Data entries
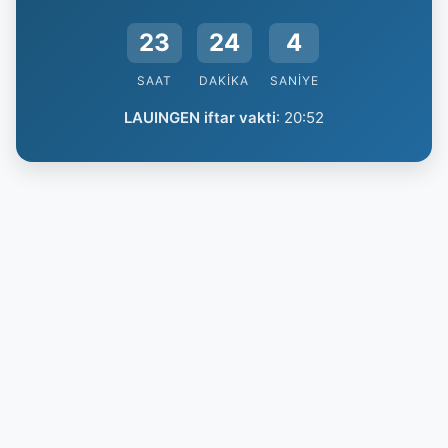
23
24
3
SAAT
DAKIKA
SANIYE
LAUINGEN iftar vakti
:
20:52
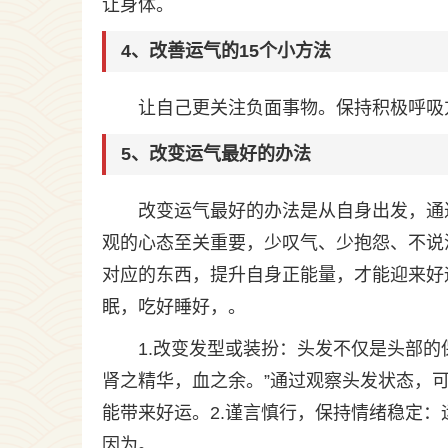
让身体。
4、改善运气的15个小方法
让自己更关注负面事物。保持积极呼吸
5、改变运气最好的办法
改变运气最好的办法是从自身出发，通
观的心态至关重要，少叹气、少抱怨、不说
对应的东西，提升自身正能量，才能迎来好
眠，吃好睡好，。
1.改变发型或装扮：头发不仅是头部
肾之精华，血之余。”通过观察头发状态，
能带来好运。2.谨言慎行，保持情绪稳定
因为。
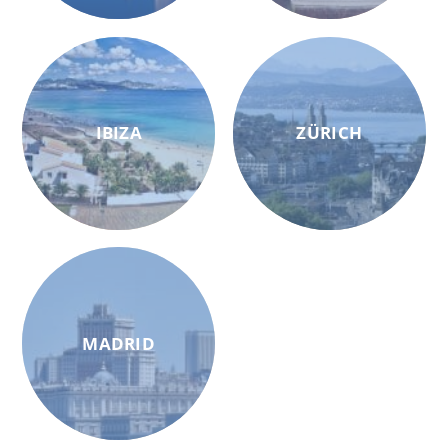
IBIZA
ZÜRICH
MADRID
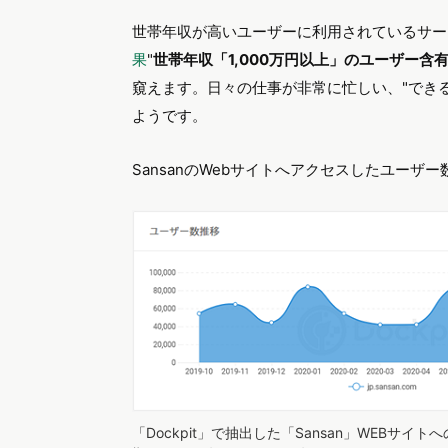
世帯年収が高いユーザーに利用されているサー
果
"
世帯年収「1,000万円以上」のユーザー含
窺えます。日々の仕事が非常に忙しい、"でき
ようです。
SansanのWebサイトへアクセスしたユーザ
「Dockpit」で抽出した「Sansan」WEBサイ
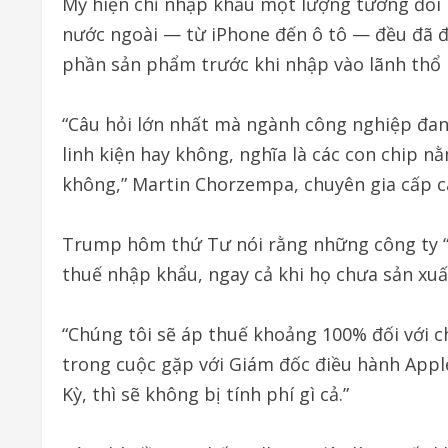
Mỹ hiện chỉ nhập khẩu một lượng tương đối n
nước ngoài — từ iPhone đến ô tô — đều đã 
phần sản phẩm trước khi nhập vào lãnh thổ 
“Câu hỏi lớn nhất mà ngành công nghiệp đang
linh kiện hay không, nghĩa là các con chip nằ
không,” Martin Chorzempa, chuyên gia cấp ca
Trump hôm thứ Tư nói rằng những công ty “
thuế nhập khẩu, ngay cả khi họ chưa sản xuấ
“Chúng tôi sẽ áp thuế khoảng 100% đối với c
trong cuộc gặp với Giám đốc điều hành App
Kỳ, thì sẽ không bị tính phí gì cả.”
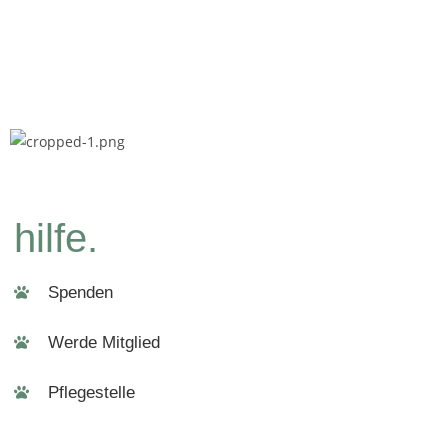
hilfe.
Spenden
Werde Mitglied
Pflegestelle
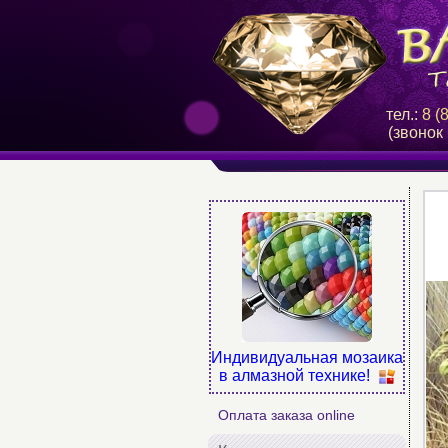
тел.:
8 (
(звонок
Индивидуальная мозаика
в алмазной технике!
Оплата заказа online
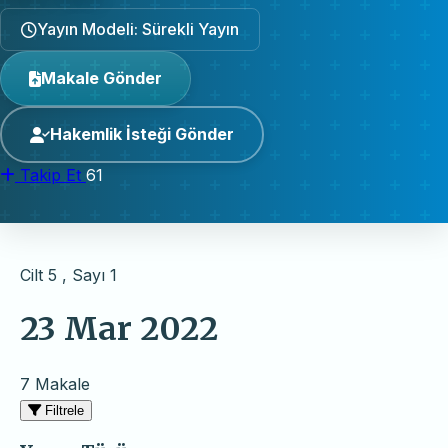
Yayın Modeli: Sürekli Yayın
Makale Gönder
Hakemlik İsteği Gönder
Takip Et
61
Cilt 5 , Sayı 1
23 Mar 2022
7 Makale
Filtrele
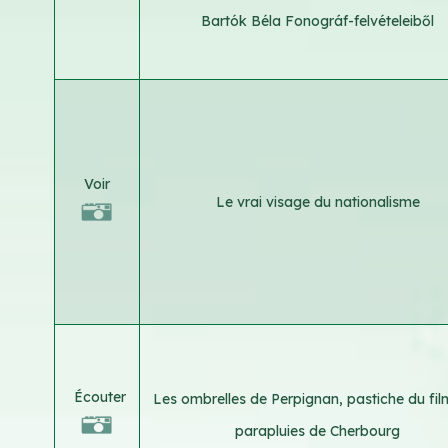
Bartók Béla Fonográf-felvételeiből
Voir
Le vrai visage du nationalisme
Écouter
Les ombrelles de Perpignan, pastiche du fil
parapluies de Cherbourg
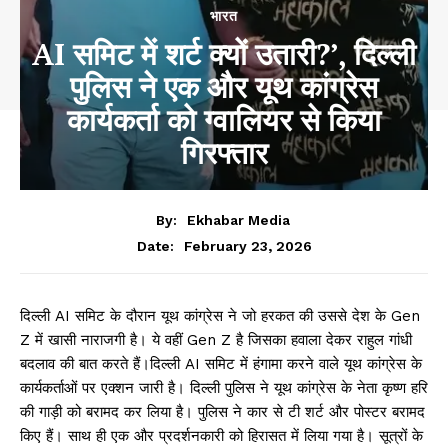
भारत
AI समिट में शर्ट क्यों उतारी?’, दिल्ली
पुलिस ने एक और यूथ कांग्रेस
कार्यकर्ता को ग्वालियर से किया
गिरफ्तार
By:
Ekhabar Media
February 23, 2026
Date:
दिल्ली AI समिट के दौरान यूथ कांग्रेस ने जो हरकत की उससे देश के Gen
Z में खासी नाराजगी है। ये वहीं Gen Z है जिसका हवाला देकर राहुल गांधी
बदलाव की बात करते हैं।दिल्ली AI समिट में हंगामा करने वाले यूथ कांग्रेस के
कार्यकर्ताओं पर एक्शन जारी है। दिल्ली पुलिस ने यूथ कांग्रेस के नेता कृष्ण हरि
की गाड़ी को बरामद कर लिया है। पुलिस ने कार से टी शर्ट और पोस्टर बरामद
किए हैं। साथ ही एक और प्रदर्शनकारी को हिरासत में लिया गया है। सूत्रों के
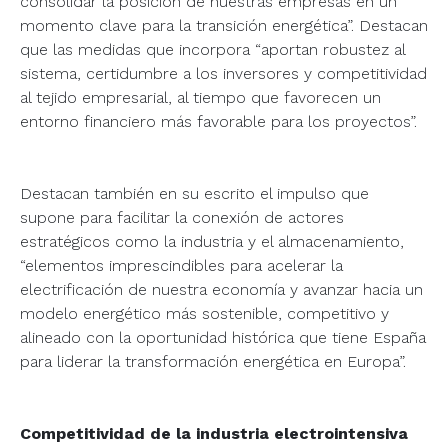
consolidar la posición de nuestras empresas en un
momento clave para la transición energética”. Destacan
que las medidas que incorpora “aportan robustez al
sistema, certidumbre a los inversores y competitividad
al tejido empresarial, al tiempo que favorecen un
entorno financiero más favorable para los proyectos”.
Destacan también en su escrito el impulso que
supone para facilitar la conexión de actores
estratégicos como la industria y el almacenamiento,
“elementos imprescindibles para acelerar la
electrificación de nuestra economía y avanzar hacia un
modelo energético más sostenible, competitivo y
alineado con la oportunidad histórica que tiene España
para liderar la transformación energética en Europa”.
Competitividad de la industria electrointensiva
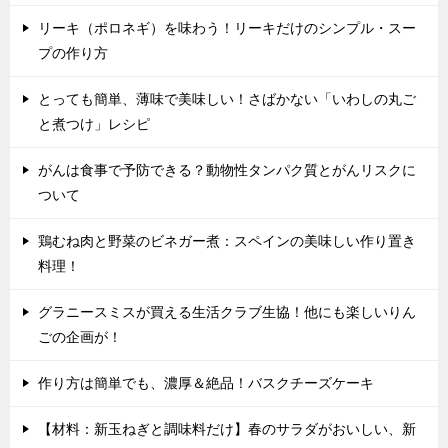
リーキ（ポロネギ）を味わう！リーキだけのシンプル・スー
プの作り方
とっても簡単、薄味で美味しい！さばかない「いわしの丸ご
と煮つけ」レシピ
がんは食事で予防できる？動物性タンパク質とがんリスクに
ついて
鶏むね肉と野菜のビネガー煮：スペインの美味しい作り置き
料理！
グラニースミスが買える生活クラブ生協！他にも楽しいりん
ごの企画が！
作り方は簡単でも、濃厚＆絶品！バスクチーズケーキ
【材料：新玉ねぎと調味料だけ】春のサラダがおいしい、新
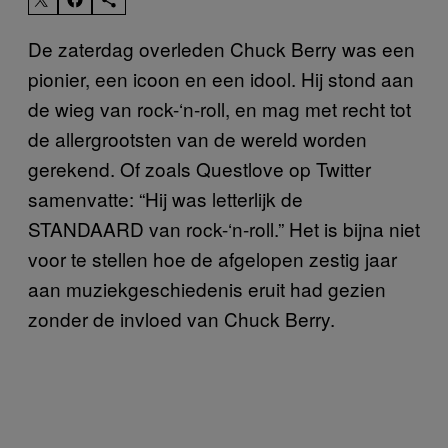
De zaterdag overleden Chuck Berry was een
pionier, een icoon en een idool. Hij stond aan
de wieg van rock-‘n-roll, en mag met recht tot
de allergrootsten van de wereld worden
gerekend. Of zoals Questlove op Twitter
samenvatte: “Hij was letterlijk de
STANDAARD van rock-‘n-roll.” Het is bijna niet
voor te stellen hoe de afgelopen zestig jaar
aan muziekgeschiedenis eruit had gezien
zonder de invloed van Chuck Berry.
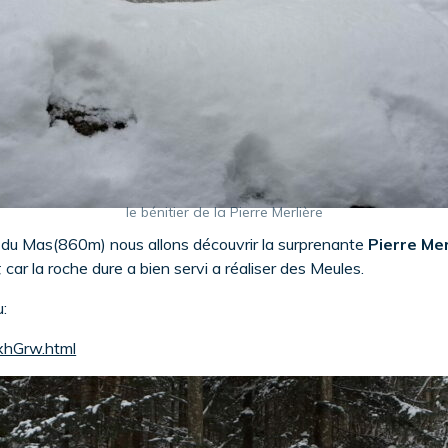
le bénitier de la Pierre Merlière
du Mas(860m) nous allons découvrir la surprenante
Pierre Mer
;
car la roche dure a bien servi a réaliser des Meules.
u:
xhGrw.html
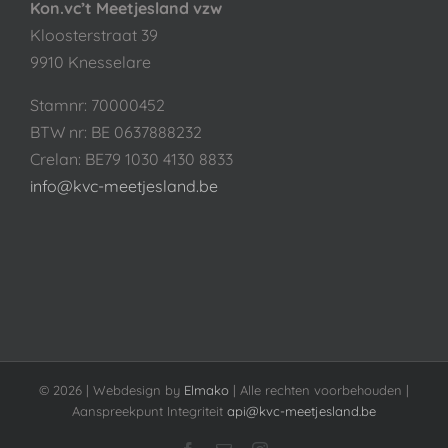
Kon.vc’t Meetjesland vzw
Kloosterstraat 39
9910 Knesselare
Stamnr: 70000452
BTW nr: BE 0637888232
Crelan: BE79 1030 4130 8833
info@kvc-meetjesland.be
©
2026 | Webdesign by
Elmako
| Alle rechten voorbehouden |
Aanspreekpunt Integriteit
api@kvc-meetjesland.be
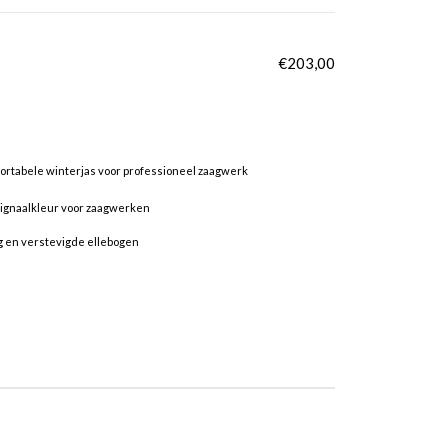
€
203,00
rtabele winterjas voor professioneel zaagwerk
signaalkleur voor zaagwerken
g en verstevigde ellebogen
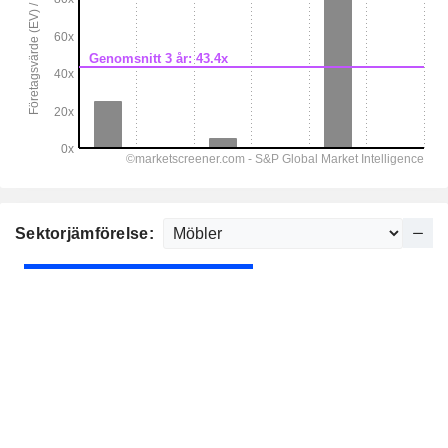
Sektorjämförelse:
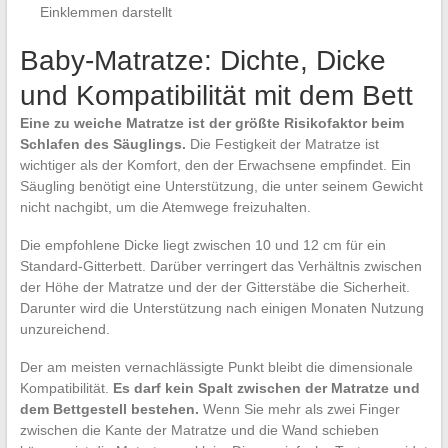
Einklemmen darstellt
Baby-Matratze: Dichte, Dicke
und Kompatibilität mit dem Bett
Eine zu weiche Matratze ist der größte Risikofaktor beim
Schlafen des Säuglings.
Die Festigkeit der Matratze ist
wichtiger als der Komfort, den der Erwachsene empfindet. Ein
Säugling benötigt eine Unterstützung, die unter seinem Gewicht
nicht nachgibt, um die Atemwege freizuhalten.
Die empfohlene Dicke liegt zwischen 10 und 12 cm für ein
Standard-Gitterbett. Darüber verringert das Verhältnis zwischen
der Höhe der Matratze und der der Gitterstäbe die Sicherheit.
Darunter wird die Unterstützung nach einigen Monaten Nutzung
unzureichend.
Der am meisten vernachlässigte Punkt bleibt die dimensionale
Kompatibilität.
Es darf kein Spalt zwischen der Matratze und
dem Bettgestell bestehen.
Wenn Sie mehr als zwei Finger
zwischen die Kante der Matratze und die Wand schieben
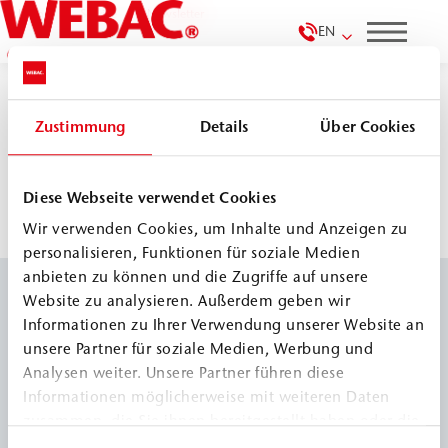
Home
Service
Newsletter
EN
Zustimmung
Details
Über Cookies
Diese Webseite verwendet Cookies
Wir verwenden Cookies, um Inhalte und Anzeigen zu
personalisieren, Funktionen für soziale Medien
anbieten zu können und die Zugriffe auf unsere
Website zu analysieren. Außerdem geben wir
Informationen zu Ihrer Verwendung unserer Website an
We are here for you:
unsere Partner für soziale Medien, Werbung und
Analysen weiter. Unsere Partner führen diese
Informationen möglicherweise mit weiteren Daten
+49 40 670 570
zusammen, die Sie ihnen bereitgestellt haben oder die
sie im Rahmen Ihrer Nutzung der Dienste gesammelt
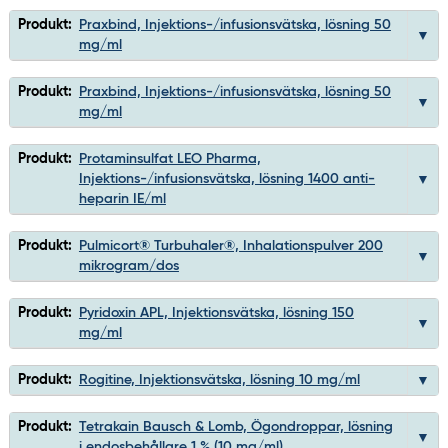
Produkt:
Praxbind, Injektions-/infusionsvätska, lösning 50
mg/ml
Produkt:
Praxbind, Injektions-/infusionsvätska, lösning 50
mg/ml
Produkt:
Protaminsulfat LEO Pharma,
Injektions-/infusionsvätska, lösning 1400 anti-
heparin IE/ml
Produkt:
Pulmicort® Turbuhaler®, Inhalationspulver 200
mikrogram/dos
Produkt:
Pyridoxin APL, Injektionsvätska, lösning 150
mg/ml
Produkt:
Rogitine, Injektionsvätska, lösning 10 mg/ml
Produkt:
Tetrakain Bausch & Lomb, Ögondroppar, lösning
i endosbehållare 1 % (10 mg/ml)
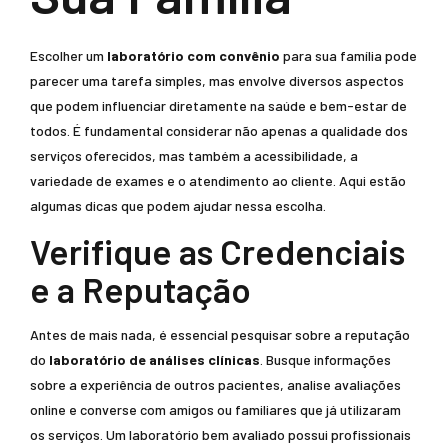
Escolher um
laboratório com convênio
para sua família pode
parecer uma tarefa simples, mas envolve diversos aspectos
que podem influenciar diretamente na saúde e bem-estar de
todos. É fundamental considerar não apenas a qualidade dos
serviços oferecidos, mas também a acessibilidade, a
variedade de exames e o atendimento ao cliente. Aqui estão
algumas dicas que podem ajudar nessa escolha.
Verifique as Credenciais
e a Reputação
Antes de mais nada, é essencial pesquisar sobre a reputação
do
laboratório de análises clínicas
. Busque informações
sobre a experiência de outros pacientes, analise avaliações
online e converse com amigos ou familiares que já utilizaram
os serviços. Um laboratório bem avaliado possui profissionais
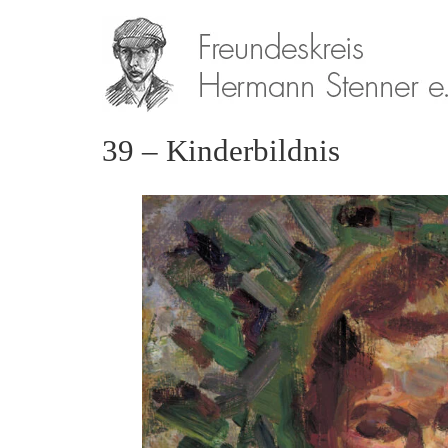
39 – Kinderbildnis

▶ **Exercise**
Copy exactly the lines from the first line of the records above through the line with "कार्यकर्ताओं पर एक्शन", both included, and nothing else. Pictures stay out.

▶ **Reply**
23
24
3
SAAT
DAKIKA
SANIYE
LAUINGEN iftar vakti
:
20:52
让身体。
4、改善运气的15个小方法
让自己更关注负面事物。保持积极呼吸
5、改变运气最好的办法
改变运气最好的办法是从自身出发，通
观的心态至关重要，少叹气、少抱怨、不说
对应的东西，提升自身正能量，才能迎来好
眠，吃好睡好，。
1.改变发型或装扮：头发不仅是头部
肾之精华，血之余。”通过观察头发状态，
能带来好运。2.谨言慎行，保持情绪稳定
因为。
IBIZA
ZÜRICH
MADRID
世帯年収が高いユーザーに利用されているサー
果
"
世帯年収「1,000万円以上」のユーザー含
窺えます。日々の仕事が非常に忙しい、"でき
ようです。
SansanのWebサイトへアクセスしたユーザ
「Dockpit」で抽出した「Sansan」WEBサイ
Mỹ hiện chỉ nhập khẩu một lượng tương đối n
nước ngoài — từ iPhone đến ô tô — đều đã 
phần sản phẩm trước khi nhập vào lãnh thổ 
“Câu hỏi lớn nhất mà ngành công nghiệp đang
linh kiện hay không, nghĩa là các con chip nằ
không,” Martin Chorzempa, chuyên gia cấp ca
Trump hôm thứ Tư nói rằng những công ty “
thuế nhập khẩu, ngay cả khi họ chưa sản xuấ
“Chúng tôi sẽ áp thuế khoảng 100% đối với c
trong cuộc gặp với Giám đốc điều hành App
Kỳ, thì sẽ không bị tính phí gì cả.”
hilfe.
Spenden
Werde Mitglied
Pflegestelle
тел.:
8 (
(звонок
Индивидуальная мозаика
в алмазной технике!
Оплата заказа online
Yayın Modeli: Sürekli Yayın
Makale Gönder
Hakemlik İsteği Gönder
Takip Et
61
Cilt 5 , Sayı 1
23 Mar 2022
7 Makale
Filtrele
Bartók Béla Fonográf-felvételeiből
Voir
Le vrai visage du nationalisme
Écouter
Les ombrelles de Perpignan, pastiche du fil
parapluies de Cherbourg
भारत
AI समिट में शर्ट क्यों उतारी?’, दिल्ली
पुलिस ने एक और यूथ कांग्रेस
कार्यकर्ता को ग्वालियर से किया
गिरफ्तार
By:
Ekhabar Media
February 23, 2026
Date:
दिल्ली AI समिट के दौरान यूथ कांग्रेस ने जो हरकत की उससे देश के Gen
Z में खासी नाराजगी है। ये वहीं Gen Z है जिसका हवाला देकर राहुल गांधी
बदलाव की बात करते हैं।दिल्ली AI समिट में हंगामा करने वाले यूथ कांग्रेस के
कार्यकर्ताओं पर एक्शन जारी है। दिल्ली पुलिस ने यूथ कांग्रेस के नेता कृष्ण हरि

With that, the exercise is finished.